(di Fabrizio Dassano)

Ebbene si. Quest’anno ho disertato il Carnevale! Ho saltato la barricata e sono tornato in Slovenia a cercare notizie per un lavoro che ho in mente sui cimiteri austroungarici della guerra 1915-1918. Quelli che stanno ancora oggi nelle retrovie della prima linea austroungarica che fermava gli italiani sull’Hermada sbarrando l’avanzata verso Trieste, occupata dopo lo sfaldamento del regio-imperiale esercito austroungarico. Ce ne sono tanti altri ormai sommersi dalla vegetazione del Carso di Komeno, grossomodo tra Sesana e l’Isonzo. Un terreno strappato ai sassi dal colore scuro che dà un vino fantastico, il Teran. Ogni casa di pietra ha il suo orto e tutt’intorno vitigno o pascoli. Si pranza e si cena nelle Gostilne dei villaggi: menù semplice, contadino.
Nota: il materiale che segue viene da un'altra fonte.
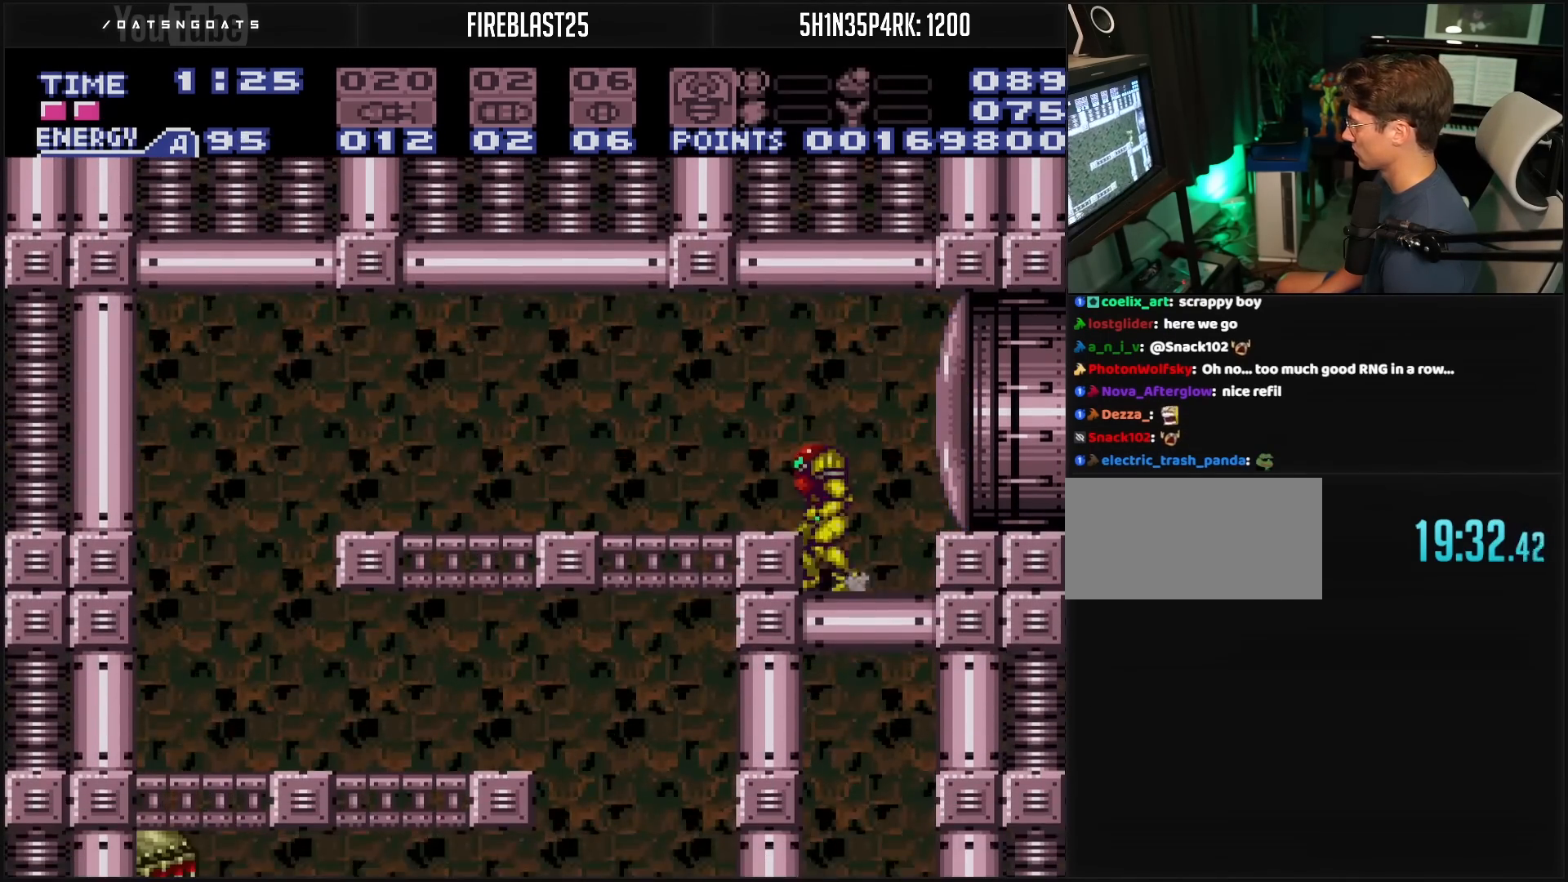
{"buttons": [], "events": [[100, "B", "up"], [417, "DPAD_RIGHT", "down"], [450, "DPAD_RIGHT", "up"]]}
Alla Gostilna Jota di Gorjansko discutiamo con  l’ostessa che parla italiano. Alla fine ci manda da altre persone e tutte parlano l’italiano e si rivelano preziose memorie storiche viventi. L’inglese lo si parla solo con una giovane in un centro d’informazione turistica, per cui siamo i “cacciatori di cimiteri abbandonati”.

Ungheresi, austriaci, romeni, sono le nazionalità sepolte al fondo di doline amene. Obelischi e lapidi reggimentali recitano un sinistro ritornello: “Seinene fur kaiser und vaterland gefallenen kameraden das regiment” (“Ai camerati caduti per l’imperatore e la patria, il loro reggimento”) e tante croci allineate davanti, croci di cemento con un scheletro fatto col filo spinato delle trincee o blocchi di cemento stampato con una croce in rilievo. Tante etichette su lamierini zincati incisi con la penna ad acido con nome e cognome, reggimento (91°, 43°, 16°, 61°, 47°, 87°, 39° e molti altri sono i reggimenti imperiali), data di morte, età ogni tanto: sono tutti ventenni-trentenni. In pochi giorni ritroviamo cimiteri che contengono complessivamente 20mila morti. Ogni paesino di questo Carso dietro le linee “nemiche” era trasformato in ospedale da campo.

Tutti ci parlano e poi concludono sempre con il solito ritornello: “Siete italiani?”. Nel loro sguardo si vede che ci prendono un po’ per idioti; ogni paese ha il suo monumento con la stella rossa che ricorda la lotta contro i fascisti italiani. Ma poi ci offrono un bicchiere di Teran in case semplici, ci offrono di fotografare i loro documenti di quella guerra che portò la cultura italiana imposta dal fascismo. A Skirbina na krasu chiediamo di un cimitero ad un signore altissimo con i baffi neri. Ci accompagna in un bosco dietro la chiesa e scendiamo tra i rovi nel fondo di una dolina: c’è solo più una croce con scritto “1916-1917”.

Poi ci fa entrare in casa. Parla poche parole d’italiano. In cucina c’è la moglie paralitica su una sedia a rotelle che ci invita ad entrare. Da un cassetto saltano fuori fotografie d’epoca. C’è anche un documento che riguarda un suo parente: una condanna a tre mesi di carcere inflitta dalla Regia Prefettura di Comeno perché trovato a cantare una canzone proibita, in lingua slava insieme ad altri due amici. Siamo in territori che furono italiani dal 1919 al 1945. In altri posti sempre lo stesso trattamento: case e ricordi aperti. Ci chiedono cosa vogliamo fare (“Forse un libro…”). Mozetic Voisvd, un capellone che ci accompagna in stampella al cimitero, ci chiede solo un favore: “Mi raccomando, non scrivete bugie!”. Siamo bugiardi è vero, perché vediamo il male nel diverso, in quello che non parla la nostra lingua. Non ha le nostre abitudini. Nel tempo siamo riusciti ad essere razzisti anche nel cuore d’Europa.

A Sdreniza, da un’altra parte sull’Isonzo ci avevano raccontato del giovane prete del villaggio pestato a morte dei fascisti per la liturgia in lingua slovena. Fantasmi del passato? Non direi, ascoltando le parole di certi nostri attuali politici.

Eppure, davanti ad un suo bicchiere di vino Teran, anche un contadino sloveno uscito dall’incubo di Tito, conosce l’anima della parola e perde ancora tempo con un italiano neanche troppo stentato a parlare di vecchie storie.